Novels and poetry books crowd the shelves near the entrance. Biographies and histories are in the middle, near the tables, and gender studies and psychology are toward the back. Philosophy and art history are on the right side of the store, near the record player.
As a sound rival to digital textbook and literature inventories like Amazon or Half, AB&R has a pleasing mixture of new and old literature. The collection of plays is notable, spanning from Aeschylus to Wilson.
Authors John Green, Suzanne Collins, Amy Tan and Dean Koontz have prominent presences, as well as C.S. Lewis, Leo Tolstoy, W.B. Yeats and Charles Dickens.
AB&R buys textbooks and recreational books for cash, and it will offer an even larger sum in store credit.
“[It’ll be] a nice thing for that part of the neighborhood,” Ackland said, acknowledging Oakland’s large student population. “On average, most of our books are about one-third to one-half of the cover price,” he said, “[and] the average price for a book or a record is $6.99.”
Ackland often biked through Oakland before bringing his store to the neighborhood, which he said he has wanted to do since he opened his first location Downtown.
“That strip of Forbes from Meyran to Oakland was always happening, at all hours of day and night,” Ackland said. “We’ve kept an eye on Oakland, [and] finally something became available,” he said.

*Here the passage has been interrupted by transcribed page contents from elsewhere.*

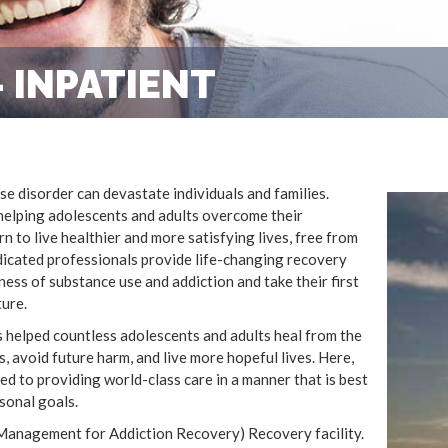
 INPATIENT
e disorder can devastate individuals and families.
helping adolescents and adults overcome their
 to live healthier and more satisfying lives, free from
edicated professionals provide life-changing recovery
ess of substance use and addiction and take their first
ture.
 helped countless adolescents and adults heal from the
s, avoid future harm, and live more hopeful lives. Here,
d to providing world-class care in a manner that is best
sonal goals.
Management for Addiction Recovery) Recovery facility.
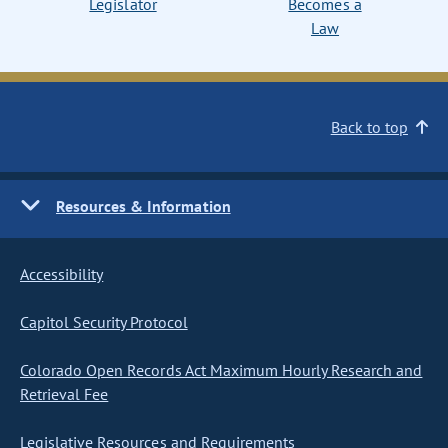
Legislator
Becomes a
Law
Back to top
Resources & Information
Accessibility
Capitol Security Protocol
Colorado Open Records Act Maximum Hourly Research and
Retrieval Fee
Legislative Resources and Requirements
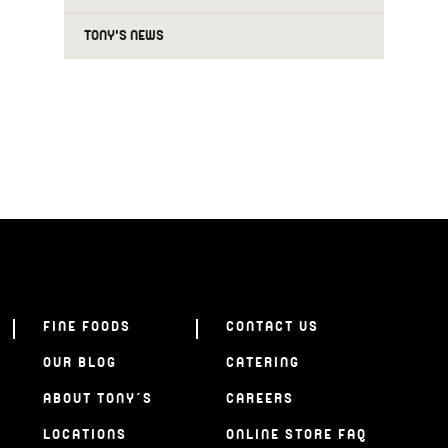
TONY'S NEWS
FINE FOODS
CONTACT US
OUR BLOG
CATERING
ABOUT TONY’S
CAREERS
LOCATIONS
ONLINE STORE FAQ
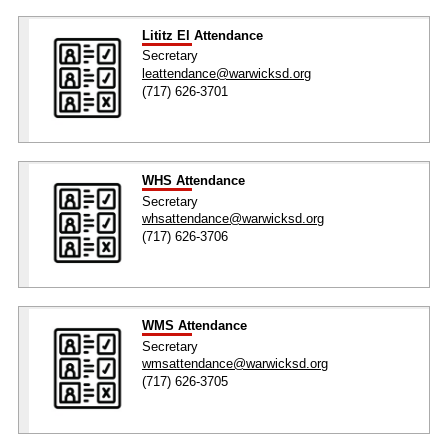
Lititz El Attendance
Secretary
leattendance@warwicksd.org
(717) 626-3701
WHS Attendance
Secretary
whsattendance@warwicksd.org
(717) 626-3706
WMS Attendance
Secretary
wmsattendance@warwicksd.org
(717) 626-3705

As a store aspiring to distinguish itself not only from its neighboring shops in Oakland but also from its fellow locations in Squirril Hill and Downtown, Rasile thinks Meyran’s AB & R is going to flow seamlessly into the community.
“I think that’s going to be a really neat addition to Oakland, which is [made up of] a lot of chain restaurants and chain coffee shops,” Rasile said. “Just a little place with personality.”